◆ Assignment
Translate this sentence from the forum thread on alternatives to the shuttle into Spanish: "The problem is NASA and the US Government don't get along."

◆ Reading text

┌──

Proposed alternatives to the shuttle
- This topic has 4 replies, 2 voices, and was last updated 17 years, 5 months ago by Anonymous.
11th September 2003 at 8:49 pm #39456SidhecafeParticipant
What do you think? They need something that’s similar to the shuttle’s cargo hold, and the space planes they don’t have near perfect at all.
Any thoughts which of the private firms proposals for an alternative RLV is going to be our next best bet????12th September 2003 at 4:55 pm #68201AnonymousGuest
They had a great one, that graced the cover of Time magazine like 5 years ago.
Dunno what ever happened to that one.
The problem is NASA and the US Government don’t get along. The US feels it’s not important to spend the token money for space travel but we can double the amount spent on education towards war. Okay I just had to add that!
But it really is the core issue. NASA is under tons of scrutiny at the moment, and they don’t have a clear plan for moving foward. Most feel the entire system should be rebuilt from the ground up to regain what was lost during the mid 60s during the latter Apollo flights. Mainly the Russians as a chief competitor.

└──

◆ Data supplied
┌──

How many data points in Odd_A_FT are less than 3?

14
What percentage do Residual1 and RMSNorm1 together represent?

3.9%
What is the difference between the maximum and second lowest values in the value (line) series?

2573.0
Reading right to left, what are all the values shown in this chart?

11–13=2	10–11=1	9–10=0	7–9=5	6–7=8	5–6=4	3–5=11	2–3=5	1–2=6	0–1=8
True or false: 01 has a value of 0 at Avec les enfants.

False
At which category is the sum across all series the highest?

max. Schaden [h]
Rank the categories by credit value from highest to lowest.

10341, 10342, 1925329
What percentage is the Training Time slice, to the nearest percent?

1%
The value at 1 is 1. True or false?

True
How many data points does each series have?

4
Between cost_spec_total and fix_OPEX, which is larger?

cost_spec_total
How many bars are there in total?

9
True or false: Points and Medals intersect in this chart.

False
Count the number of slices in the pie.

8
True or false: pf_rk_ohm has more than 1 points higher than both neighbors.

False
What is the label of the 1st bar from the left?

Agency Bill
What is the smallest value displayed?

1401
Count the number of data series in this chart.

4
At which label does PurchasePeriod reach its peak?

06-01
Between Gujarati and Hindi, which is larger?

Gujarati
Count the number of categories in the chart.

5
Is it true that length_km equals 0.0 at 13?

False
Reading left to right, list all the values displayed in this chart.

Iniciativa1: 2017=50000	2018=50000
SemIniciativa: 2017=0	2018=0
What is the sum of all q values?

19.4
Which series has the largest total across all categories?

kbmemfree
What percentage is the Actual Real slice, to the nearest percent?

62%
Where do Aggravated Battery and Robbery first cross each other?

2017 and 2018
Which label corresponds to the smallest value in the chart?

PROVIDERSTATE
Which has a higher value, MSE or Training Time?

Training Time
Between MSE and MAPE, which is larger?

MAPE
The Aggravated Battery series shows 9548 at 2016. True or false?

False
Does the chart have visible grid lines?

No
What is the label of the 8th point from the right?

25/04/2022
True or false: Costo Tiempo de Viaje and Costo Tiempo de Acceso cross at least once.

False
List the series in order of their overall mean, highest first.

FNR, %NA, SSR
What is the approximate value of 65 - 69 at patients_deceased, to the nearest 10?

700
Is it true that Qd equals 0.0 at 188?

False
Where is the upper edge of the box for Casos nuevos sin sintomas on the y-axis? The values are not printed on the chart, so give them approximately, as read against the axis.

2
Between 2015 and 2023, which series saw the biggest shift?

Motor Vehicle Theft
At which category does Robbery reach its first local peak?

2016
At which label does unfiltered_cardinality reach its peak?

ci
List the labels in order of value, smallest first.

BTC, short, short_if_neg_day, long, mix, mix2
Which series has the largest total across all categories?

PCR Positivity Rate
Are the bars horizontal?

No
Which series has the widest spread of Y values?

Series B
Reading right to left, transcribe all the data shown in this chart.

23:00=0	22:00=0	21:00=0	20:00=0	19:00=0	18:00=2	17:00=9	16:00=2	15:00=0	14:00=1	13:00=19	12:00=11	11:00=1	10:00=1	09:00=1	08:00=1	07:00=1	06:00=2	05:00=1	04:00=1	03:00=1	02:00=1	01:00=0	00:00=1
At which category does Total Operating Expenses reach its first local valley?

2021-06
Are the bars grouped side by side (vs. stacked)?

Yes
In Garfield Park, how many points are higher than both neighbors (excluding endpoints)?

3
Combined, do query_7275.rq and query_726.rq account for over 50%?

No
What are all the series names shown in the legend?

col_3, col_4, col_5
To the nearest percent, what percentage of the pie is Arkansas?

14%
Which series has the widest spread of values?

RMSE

└──

◆ Task response
El problema es que la NASA y el Gobierno de EE. UU. no se llevan bien.